Don't feel guilty about using his crate for you to catch a breath. You are a much better leader when you aren't pulling your hair out!!!!


----------



## Blanketback (Apr 27, 2012)

Following a routine helped me with my pup too. What I did was give him a fresh bone and a towel to chew it on, when we came inside after playing. At some stages he didn't want to sleep, lol - but he'd happily settle down for a bone


----------



## lkcheertex (Apr 20, 2011)

This guy will chew on a bone for like two minutes before getting bored


----------



## Blanketback (Apr 27, 2012)

What type of bones are you giving him?


----------



## lkcheertex (Apr 20, 2011)

I have nylabones. Cow hooves, different types of antlers. I can't give him fresh bones usually because big dogs take them away and cause fights


----------



## LaRen616 (Mar 4, 2010)

I have a solution........................... PIG EARS! 
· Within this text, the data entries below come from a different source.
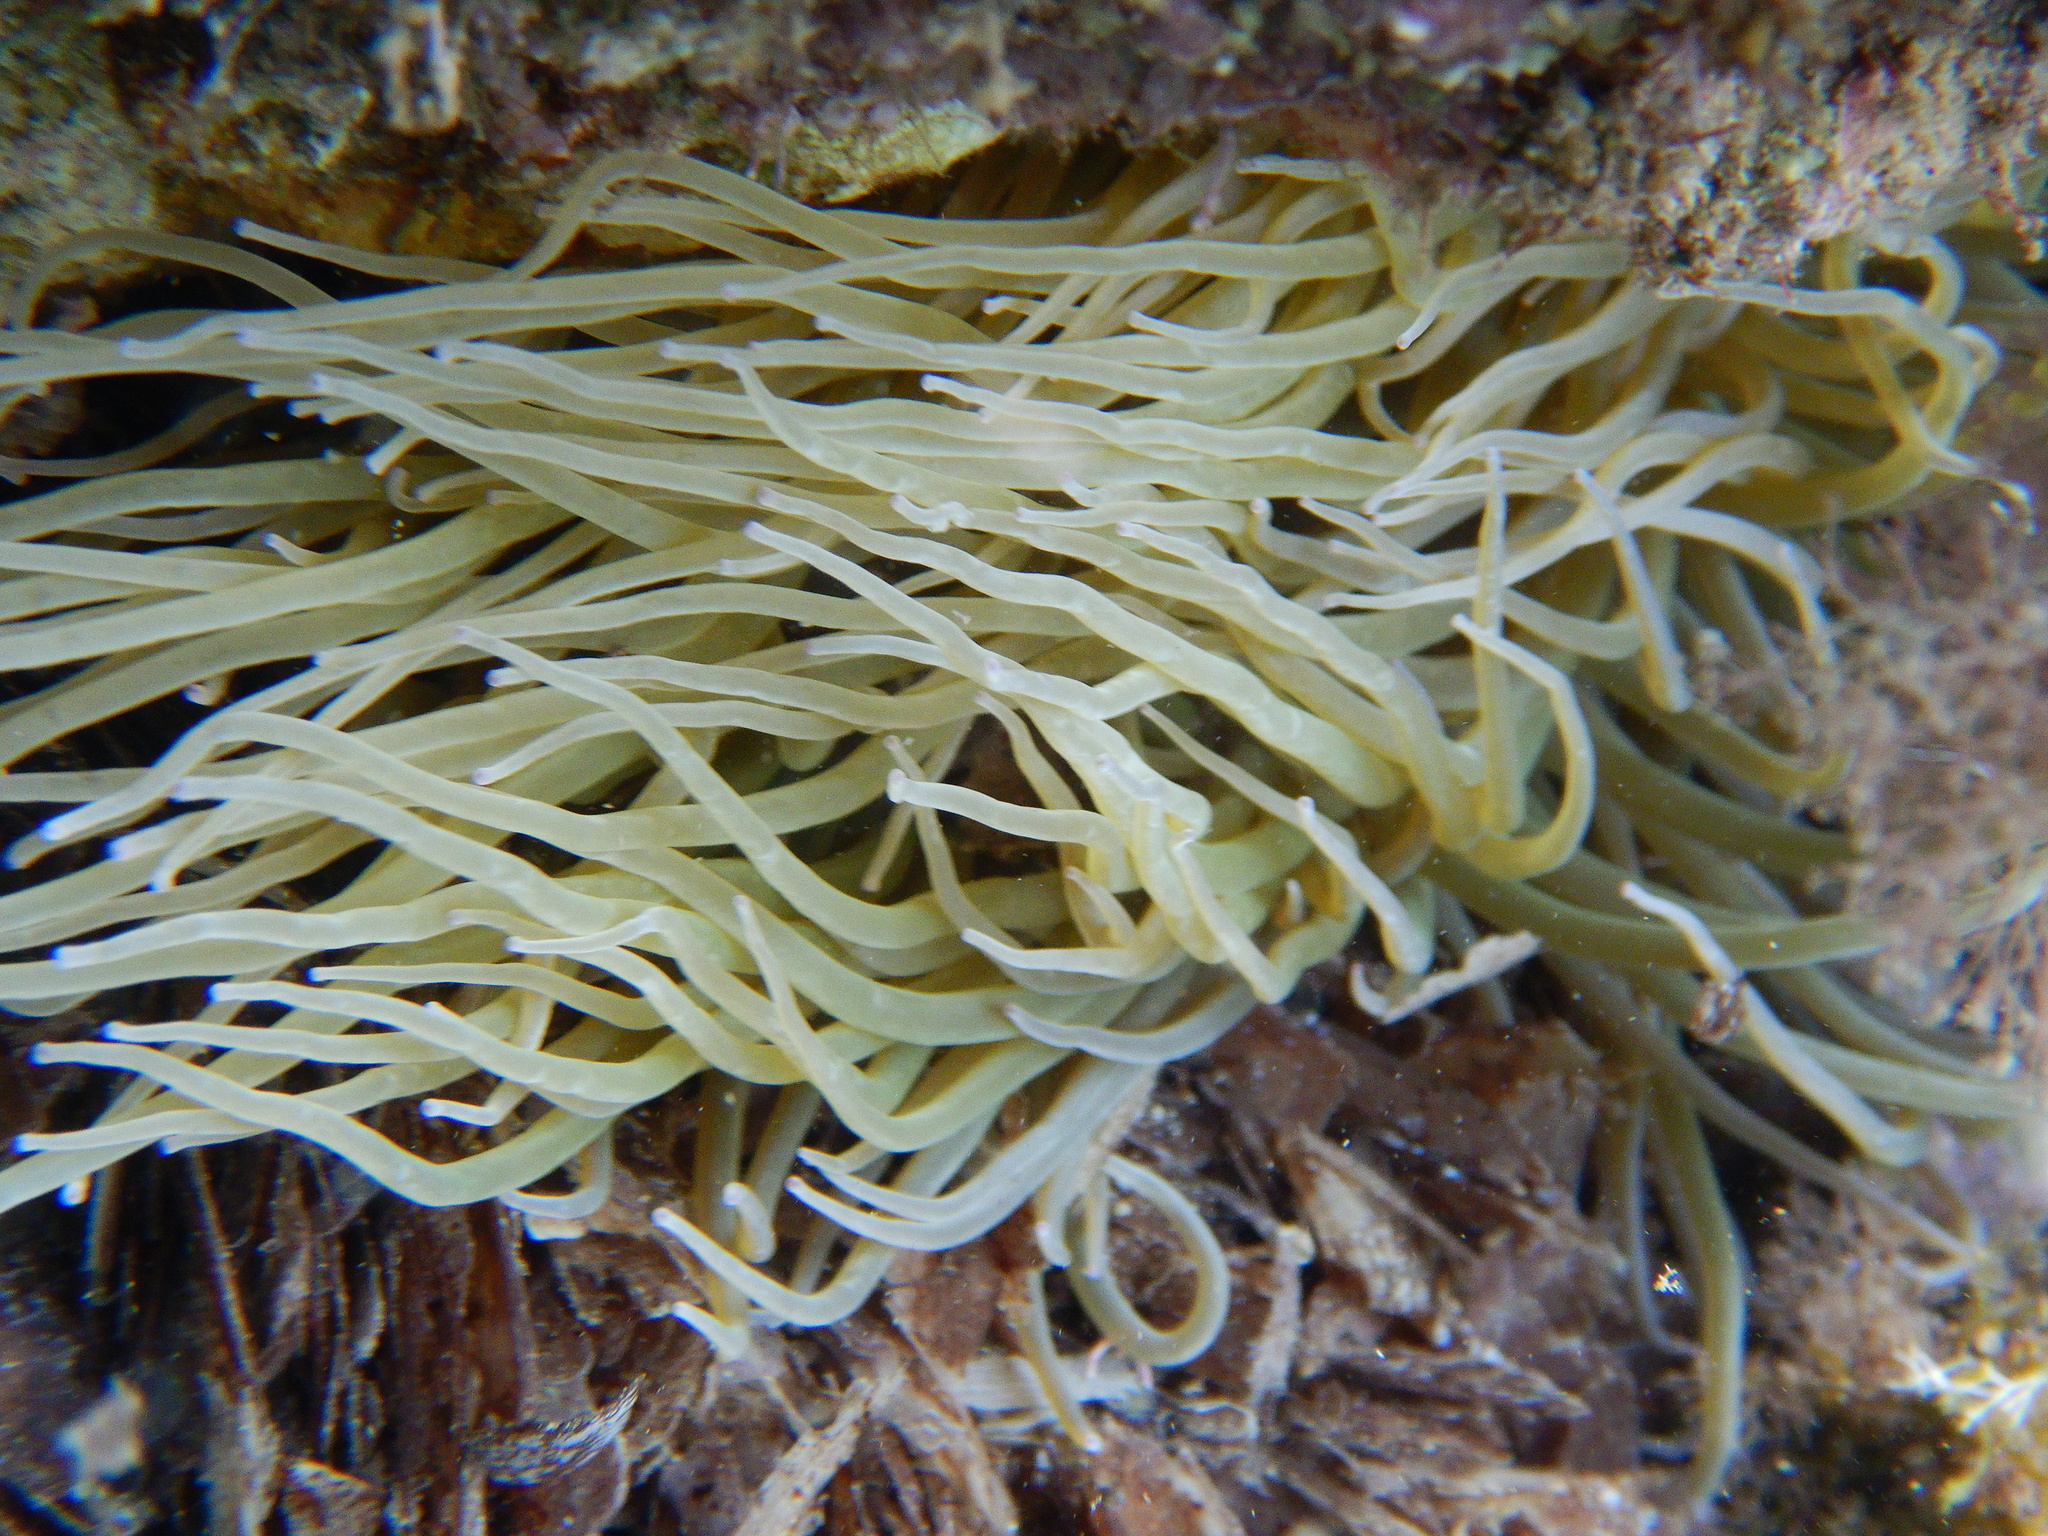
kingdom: Animalia
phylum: Cnidaria
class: Anthozoa
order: Actiniaria
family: Actiniidae
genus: Anemonia
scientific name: Anemonia viridis
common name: Snakelocks anemone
That occupies my puppy for a while. He also loves his Kong Wubba.

Have you tried a flirt pole? 

Dog puzzles or the game where you put a treat under a cup and he has to find the treat.


----------



## LaRen616 (Mar 4, 2010)

lkcheertex said:


> I have nylabones. Cow hooves, different types of antlers. I can't give him fresh bones usually because big dogs take them away and cause fights


Put the other dogs outside when you give him a bone, etc. or you can put the puppy in a crate with a bone, etc.


----------



## Blanketback (Apr 27, 2012)

Ok, well I wondered, lol! Yeah, you'd have so much more luck with a fresh bone, that's for sure. I had to keep DH's dog away too - I understand that problem. But she had her bone in her crate, my puppy had his on his towel, and all was quiet with the world. For a little while, lol.


----------



## lkcheertex (Apr 20, 2011)

We had a treat puzzle, he ate it. Literally destroyed trying to get to the treats he thought might be inside. Why do a puzzle when you can destroy toy?


----------



## lkcheertex (Apr 20, 2011)

He has no interest in the Kong. I don't have a flirt pole. Can I make one simply?


----------



## LaRen616 (Mar 4, 2010)

lkcheertex said:


> He has no interest in the Kong. I don't have a flirt pole. Can I make one simply?


Oh Draco hates the Kong, it's the Kong Wubba that he loves. 




















Yes, you can make your own flirt pole, I did. I used a long rope and a skinny skunk toy, tie the rope to the skunk and swing. Lol.


----------